A hospital must take into account input from persons who represent the broad interests of the community served by the hospital. The IRS intends to provide that a CHNA must, at a minimum, take into account input from:

(a) Persons with special knowledge of or expertise in public health.

(b) Federal, tribal, regional, state or local health or other departments or agencies, with current data or other information relevant to the health needs of the community served by the hospital.

(c) Leaders, representatives or members of medically underserved, low income and minority populations and populations with chronic disease needs in the community. The hospital, of course, may consult other persons located in and/or serving the community. These people may have certain knowledge or expertise, such as healthcare consumer advocates or academic experts.


Section 501(r) requires that the CHNA be made “widely available to the public”. This requirement can be met by posting the CHNA on the hospitals’ website or the hospital’s organization website, or another website, to which any individual requesting a copy can be directed. The CHNA not only must be posted on a website, but the document must be easily accessible and be easily downloaded from the website. Any CHNA must be available until the subsequent CHNA has been posted in its place.
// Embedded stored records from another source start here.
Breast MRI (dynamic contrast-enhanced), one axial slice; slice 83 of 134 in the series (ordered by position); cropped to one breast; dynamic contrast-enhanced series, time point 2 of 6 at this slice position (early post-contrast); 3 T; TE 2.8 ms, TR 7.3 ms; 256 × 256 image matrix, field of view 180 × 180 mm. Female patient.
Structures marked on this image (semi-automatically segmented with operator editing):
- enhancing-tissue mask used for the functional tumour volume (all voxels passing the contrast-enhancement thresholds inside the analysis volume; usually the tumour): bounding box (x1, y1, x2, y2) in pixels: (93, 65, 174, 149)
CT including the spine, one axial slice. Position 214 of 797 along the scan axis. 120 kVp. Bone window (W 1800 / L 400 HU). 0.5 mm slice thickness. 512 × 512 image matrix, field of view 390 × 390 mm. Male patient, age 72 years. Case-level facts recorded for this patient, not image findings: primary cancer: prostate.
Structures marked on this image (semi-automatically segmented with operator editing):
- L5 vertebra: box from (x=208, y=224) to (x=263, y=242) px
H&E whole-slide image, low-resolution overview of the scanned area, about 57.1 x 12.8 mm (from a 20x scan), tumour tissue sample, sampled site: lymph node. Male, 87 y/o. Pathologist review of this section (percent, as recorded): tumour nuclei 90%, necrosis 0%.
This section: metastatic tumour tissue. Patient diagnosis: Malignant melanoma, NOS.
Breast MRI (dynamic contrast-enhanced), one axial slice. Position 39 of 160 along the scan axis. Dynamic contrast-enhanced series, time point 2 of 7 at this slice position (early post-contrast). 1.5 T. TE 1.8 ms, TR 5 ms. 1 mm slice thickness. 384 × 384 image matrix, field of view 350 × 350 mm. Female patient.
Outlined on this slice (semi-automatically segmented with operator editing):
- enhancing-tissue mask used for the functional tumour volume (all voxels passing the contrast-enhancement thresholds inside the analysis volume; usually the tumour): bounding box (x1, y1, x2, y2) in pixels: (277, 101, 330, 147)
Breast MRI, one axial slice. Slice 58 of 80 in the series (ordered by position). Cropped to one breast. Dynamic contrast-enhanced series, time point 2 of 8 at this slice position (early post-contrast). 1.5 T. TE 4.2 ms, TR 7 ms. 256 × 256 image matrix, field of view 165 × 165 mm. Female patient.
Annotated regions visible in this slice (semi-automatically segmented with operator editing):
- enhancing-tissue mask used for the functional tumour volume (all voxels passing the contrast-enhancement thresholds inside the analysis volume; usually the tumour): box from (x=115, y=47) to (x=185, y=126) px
In addition to the needs report, the hospital must adopt an “implementation strategy” to meet the community health needs identified through the CHNA. The IRS intends to define an “implementation strategy” as a written plan for a hospital facility that addresses each of the community health needs identified through a CHNA for such facility. This written plan must:

(a) describe how the hospital plans to meet the health need; or

(b) identifies the health need as one the hospital does not intend to meet and explains why the hospital does not intend to meet the health need.

The implementation strategy must be tailored to the particular hospital facility and can also outline any planned collaboration with other healthcare organization departments or agencies in meeting the health need. The hospital’s implementation strategy shall be attached to the hospital’s annual Form 990. But a government hospital or hospital service district remains relieved of the obligation to file Form 990s.


The IRS intends to provide that a hospital must adopt an implementation strategy by the end of the same year in which it conducts the CHNA. The IRS intends to consider an implementation strategy as being adopted on the date the implementation strategy is approved by an authorized governing body of the hospital organization. An authorized governing body is generally the board of directors or board of trustees of the hospital organization, but may also be a committee of the governing body provided that under state law, the committee has the authority to act on behalf of the governing body.


Section 4959 imposes a $50,000 excise tax on a hospital organization that fails to meet the CHNA requirements for any taxable year including failing to meet the CHNA requirements for any facility of a hospital organization owning multiple facilities.

Pursuant to IRS Circular 230 and IRS regulations, any federal tax advice contained in this article is not intended or written to be used, and cannot be used, for the purpose of avoiding penalties imposed under the Internal Revenue Code.